Independent pharmacies sue GoodRx over price-checking strategy

The pharmacies have accused the discount provider of using an automated algorithm to fix reimbursement rates.

GoodRx Card and GoodRx app. Credit: Sundry Photography/Adobe Stock

At least four independent pharmacies are suing GoodRx, a prescription discount program manager, over the company’s new relationships with pharmacy benefit managers.

GoodRx helps uninsured and underinsured patients avoid having to pay the list price for prescriptions.

The pharmacies have accused GoodRx of teaming up with the the PBMs this year to push down the payments the pharmacies get and to increase the amount of transaction fees GoodRx gets for sending the patients to the pharmacies.

Related: CVS, GoodRx to launch drug discount program for commercially insured

Community Care Pharmacy of Garden City, Michigan, and Keaveny Drug of Winstead, Minnesota, each filed suits last week in the U.S. District Court for the Central District of California.

Old Baltimore Pike Apothecary and Smith’s Pharmacy II, two pharmacies in Pennsylvania, joined to file a third suit in the U.S. District Court for the District of Rhode Island.

Representatives from GoodRx were not immediately available to comment.

What it means: For brokers and employer-sponsored health plans, the suit may be an indication that, at least for now, the GoodRx relationships with PBMs produce produce discounts big enough to get pharmacies’ attention.

Party details: All of the plaintiffs are asking for court permission to represent classes consisting of most U.S. independent pharmacies, and all are accusing GoodRx of violating the federal Sherman Act antitrust law provision that prohibits restraint of trade.

Old Baltimore Pike Apothecary and Smith’s Pharmacy are also accusing GoodRx of violating the Sherman Act provision that prohibits companies from joining together to fix prices.

Separate law firms brought all of the three suits, and the language in three complaints is different.

The Rhode Island suit and the Community Care suits both use the same PBM ownership and PBM services’ market share charts from a recently released Federal Trade Commission interim staff report on PBMs.

Keaveny estimates in its complaint that the class of independent pharmacies affected by the GoodRx relationships with PBMs may include about 20,000 U.S. independent pharmacies.

Suit details: The pharmacies that filed the three suits present similar arguments.

PBMs help health insurers, self-insured employer health plans and other payers provide prescription drug benefits.
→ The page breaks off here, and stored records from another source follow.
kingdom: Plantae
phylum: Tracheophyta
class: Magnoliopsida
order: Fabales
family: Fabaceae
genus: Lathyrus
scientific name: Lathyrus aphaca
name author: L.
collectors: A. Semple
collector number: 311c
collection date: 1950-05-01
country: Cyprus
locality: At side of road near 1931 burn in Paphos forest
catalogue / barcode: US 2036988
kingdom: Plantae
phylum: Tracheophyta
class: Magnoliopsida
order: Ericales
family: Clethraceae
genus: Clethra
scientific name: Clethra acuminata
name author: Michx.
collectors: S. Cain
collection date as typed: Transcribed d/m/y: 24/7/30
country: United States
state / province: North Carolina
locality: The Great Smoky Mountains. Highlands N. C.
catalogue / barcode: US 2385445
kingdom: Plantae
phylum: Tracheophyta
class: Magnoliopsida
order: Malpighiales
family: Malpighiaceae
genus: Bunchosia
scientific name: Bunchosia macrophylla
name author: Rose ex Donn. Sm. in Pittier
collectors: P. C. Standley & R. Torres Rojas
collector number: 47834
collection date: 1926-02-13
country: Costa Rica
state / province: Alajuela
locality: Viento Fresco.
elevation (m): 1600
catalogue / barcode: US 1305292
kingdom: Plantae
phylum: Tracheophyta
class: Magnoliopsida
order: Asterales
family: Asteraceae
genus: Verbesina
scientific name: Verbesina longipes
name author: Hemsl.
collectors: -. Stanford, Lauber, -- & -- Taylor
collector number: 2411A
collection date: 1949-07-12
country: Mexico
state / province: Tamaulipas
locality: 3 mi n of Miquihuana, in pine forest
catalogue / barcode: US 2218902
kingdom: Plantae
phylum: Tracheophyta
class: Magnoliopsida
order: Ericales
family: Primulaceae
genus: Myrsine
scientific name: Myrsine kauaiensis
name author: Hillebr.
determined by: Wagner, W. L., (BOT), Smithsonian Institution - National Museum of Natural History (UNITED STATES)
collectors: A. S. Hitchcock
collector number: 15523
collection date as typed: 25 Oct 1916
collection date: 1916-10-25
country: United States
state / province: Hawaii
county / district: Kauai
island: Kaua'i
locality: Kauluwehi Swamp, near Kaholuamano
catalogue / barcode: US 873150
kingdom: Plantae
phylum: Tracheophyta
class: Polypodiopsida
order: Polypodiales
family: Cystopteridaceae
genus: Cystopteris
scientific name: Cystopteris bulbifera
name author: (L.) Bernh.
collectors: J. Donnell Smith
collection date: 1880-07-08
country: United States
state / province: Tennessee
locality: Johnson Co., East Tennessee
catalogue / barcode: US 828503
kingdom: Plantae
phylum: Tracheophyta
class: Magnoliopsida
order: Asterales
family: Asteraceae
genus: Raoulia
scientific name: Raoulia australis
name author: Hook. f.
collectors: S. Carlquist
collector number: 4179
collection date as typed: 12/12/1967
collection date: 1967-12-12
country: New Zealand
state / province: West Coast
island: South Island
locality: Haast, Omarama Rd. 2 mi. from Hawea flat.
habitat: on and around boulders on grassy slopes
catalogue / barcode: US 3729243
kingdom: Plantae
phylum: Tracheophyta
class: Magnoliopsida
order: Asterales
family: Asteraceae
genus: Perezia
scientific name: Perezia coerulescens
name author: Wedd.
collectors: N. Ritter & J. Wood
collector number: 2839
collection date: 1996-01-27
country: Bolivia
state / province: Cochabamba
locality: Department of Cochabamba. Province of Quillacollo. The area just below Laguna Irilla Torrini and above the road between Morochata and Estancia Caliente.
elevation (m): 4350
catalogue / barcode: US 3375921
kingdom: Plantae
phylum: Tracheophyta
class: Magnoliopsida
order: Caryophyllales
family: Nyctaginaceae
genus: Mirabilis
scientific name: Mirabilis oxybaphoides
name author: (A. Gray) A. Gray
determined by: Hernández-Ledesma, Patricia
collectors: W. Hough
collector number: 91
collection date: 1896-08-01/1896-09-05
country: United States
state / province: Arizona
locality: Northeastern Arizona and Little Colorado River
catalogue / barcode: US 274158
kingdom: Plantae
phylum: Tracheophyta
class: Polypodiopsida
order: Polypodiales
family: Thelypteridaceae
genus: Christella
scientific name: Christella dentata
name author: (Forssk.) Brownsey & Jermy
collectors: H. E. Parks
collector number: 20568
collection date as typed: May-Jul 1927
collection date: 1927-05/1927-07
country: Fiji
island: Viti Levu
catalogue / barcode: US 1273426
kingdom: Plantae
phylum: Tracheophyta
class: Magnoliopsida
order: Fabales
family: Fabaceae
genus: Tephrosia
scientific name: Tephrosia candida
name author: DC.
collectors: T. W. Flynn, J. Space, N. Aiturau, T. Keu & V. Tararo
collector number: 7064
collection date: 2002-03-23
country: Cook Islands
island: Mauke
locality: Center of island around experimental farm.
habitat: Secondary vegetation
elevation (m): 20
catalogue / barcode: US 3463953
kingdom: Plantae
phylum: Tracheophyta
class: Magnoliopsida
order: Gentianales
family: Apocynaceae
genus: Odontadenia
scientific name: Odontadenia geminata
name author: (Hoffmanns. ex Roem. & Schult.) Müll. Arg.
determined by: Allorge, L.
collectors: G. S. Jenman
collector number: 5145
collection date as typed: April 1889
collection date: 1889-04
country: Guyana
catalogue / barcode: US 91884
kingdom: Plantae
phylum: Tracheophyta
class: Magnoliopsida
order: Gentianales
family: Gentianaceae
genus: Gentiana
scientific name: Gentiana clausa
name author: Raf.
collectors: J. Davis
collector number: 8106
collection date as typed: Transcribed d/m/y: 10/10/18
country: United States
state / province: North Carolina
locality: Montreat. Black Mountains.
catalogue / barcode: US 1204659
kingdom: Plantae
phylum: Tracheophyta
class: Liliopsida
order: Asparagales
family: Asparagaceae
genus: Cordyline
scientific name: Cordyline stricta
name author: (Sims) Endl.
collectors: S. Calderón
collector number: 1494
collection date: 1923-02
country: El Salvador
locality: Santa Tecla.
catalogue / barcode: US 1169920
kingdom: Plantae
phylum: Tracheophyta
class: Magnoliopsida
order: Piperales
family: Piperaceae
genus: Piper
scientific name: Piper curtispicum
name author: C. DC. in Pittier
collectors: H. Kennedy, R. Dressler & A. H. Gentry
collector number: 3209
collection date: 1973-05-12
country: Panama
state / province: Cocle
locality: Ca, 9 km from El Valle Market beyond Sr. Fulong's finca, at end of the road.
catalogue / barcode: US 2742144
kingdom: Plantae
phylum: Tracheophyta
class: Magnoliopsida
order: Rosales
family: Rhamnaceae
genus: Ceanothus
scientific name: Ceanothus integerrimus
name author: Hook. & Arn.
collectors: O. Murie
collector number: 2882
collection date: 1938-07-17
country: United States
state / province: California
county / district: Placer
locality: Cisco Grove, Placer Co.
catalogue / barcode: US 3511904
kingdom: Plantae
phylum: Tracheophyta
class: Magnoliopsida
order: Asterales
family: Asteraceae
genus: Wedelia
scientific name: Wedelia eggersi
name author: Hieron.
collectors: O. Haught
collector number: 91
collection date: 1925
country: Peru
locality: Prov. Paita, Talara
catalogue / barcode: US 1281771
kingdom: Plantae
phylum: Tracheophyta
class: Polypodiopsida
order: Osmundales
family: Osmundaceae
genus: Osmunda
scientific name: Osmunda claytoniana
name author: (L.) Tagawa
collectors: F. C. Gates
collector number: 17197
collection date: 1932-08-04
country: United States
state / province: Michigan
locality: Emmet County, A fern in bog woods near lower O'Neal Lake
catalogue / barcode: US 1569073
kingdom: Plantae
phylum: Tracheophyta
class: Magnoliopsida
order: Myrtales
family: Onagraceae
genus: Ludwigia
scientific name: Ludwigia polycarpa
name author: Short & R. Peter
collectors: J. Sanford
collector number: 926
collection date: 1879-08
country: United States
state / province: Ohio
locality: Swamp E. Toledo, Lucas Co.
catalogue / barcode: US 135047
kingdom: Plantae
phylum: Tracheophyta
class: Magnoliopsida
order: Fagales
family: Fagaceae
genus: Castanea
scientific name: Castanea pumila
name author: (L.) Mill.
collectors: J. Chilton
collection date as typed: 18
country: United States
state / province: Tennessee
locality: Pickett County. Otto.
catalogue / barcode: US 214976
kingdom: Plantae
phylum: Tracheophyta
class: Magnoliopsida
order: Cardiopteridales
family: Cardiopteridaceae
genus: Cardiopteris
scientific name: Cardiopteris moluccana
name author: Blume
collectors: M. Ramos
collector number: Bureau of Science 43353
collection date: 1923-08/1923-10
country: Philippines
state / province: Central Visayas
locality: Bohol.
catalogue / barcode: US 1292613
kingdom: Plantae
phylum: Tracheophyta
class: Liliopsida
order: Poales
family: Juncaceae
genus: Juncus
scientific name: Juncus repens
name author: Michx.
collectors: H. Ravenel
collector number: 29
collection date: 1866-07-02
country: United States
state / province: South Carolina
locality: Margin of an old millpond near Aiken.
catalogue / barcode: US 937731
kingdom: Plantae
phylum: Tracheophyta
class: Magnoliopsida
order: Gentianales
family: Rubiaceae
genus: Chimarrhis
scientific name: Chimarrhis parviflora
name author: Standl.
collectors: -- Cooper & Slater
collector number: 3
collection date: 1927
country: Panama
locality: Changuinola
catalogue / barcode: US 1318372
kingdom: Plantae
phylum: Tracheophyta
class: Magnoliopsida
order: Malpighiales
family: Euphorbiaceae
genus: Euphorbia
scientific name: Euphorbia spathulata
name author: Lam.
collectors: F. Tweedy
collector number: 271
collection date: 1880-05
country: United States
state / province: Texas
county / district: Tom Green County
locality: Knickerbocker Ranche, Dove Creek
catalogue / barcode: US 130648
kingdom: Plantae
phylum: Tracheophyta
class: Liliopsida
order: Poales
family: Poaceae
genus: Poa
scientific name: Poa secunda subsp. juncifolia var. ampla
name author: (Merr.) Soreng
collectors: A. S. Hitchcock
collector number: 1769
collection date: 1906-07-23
They often encourage or require patients to fill prescriptions at pharmacies that have agreed to accept pre-negotiated rates.

The usual PBM strategy cuts an independent pharmacy’s share of the prescription revenue to just 3 cents per pill dispensed, and the GoodRx relationships with the PBMs cut the independent pharmacies’ share of the revenue even more, according to the Keaveny complaint.

Last year, GoodRx teamed up with PBMs to create discount-checking alliances, Keaveny says.

Now, when a patient brings a GoodRx card to a pharmacy and a pharmacy sends a transaction request to the patient’s PBM, the PBM “selects the lowest available rate at which to reimburse the pharmacy,” Keaveny says.

The PBM arrangements artificially suppress the rates the independent pharmacies get, and that kind of arrangement is “illegal under the federal antitrust laws,” according to Keaveny.

GoodRx and PBMs “may not accomplish this forbidden price-fixing activity by passing their pricing information through an algorithm,” Keaveny says.

Old Baltimore and Smith’s, the pharmacies that filed the suit in Rhode Island, predict that letting the GoodRx relationships with PBM continue would hasten the death of independent pharmacies.

An average of one independent pharmacy shut down every day in 2023, and a National Community Pharmacists Association survey shows that about one-third of the 10,000 owners and managers surveyed said they were thinking about shutting down in 2024, according to Old Baltimore and Smith’s.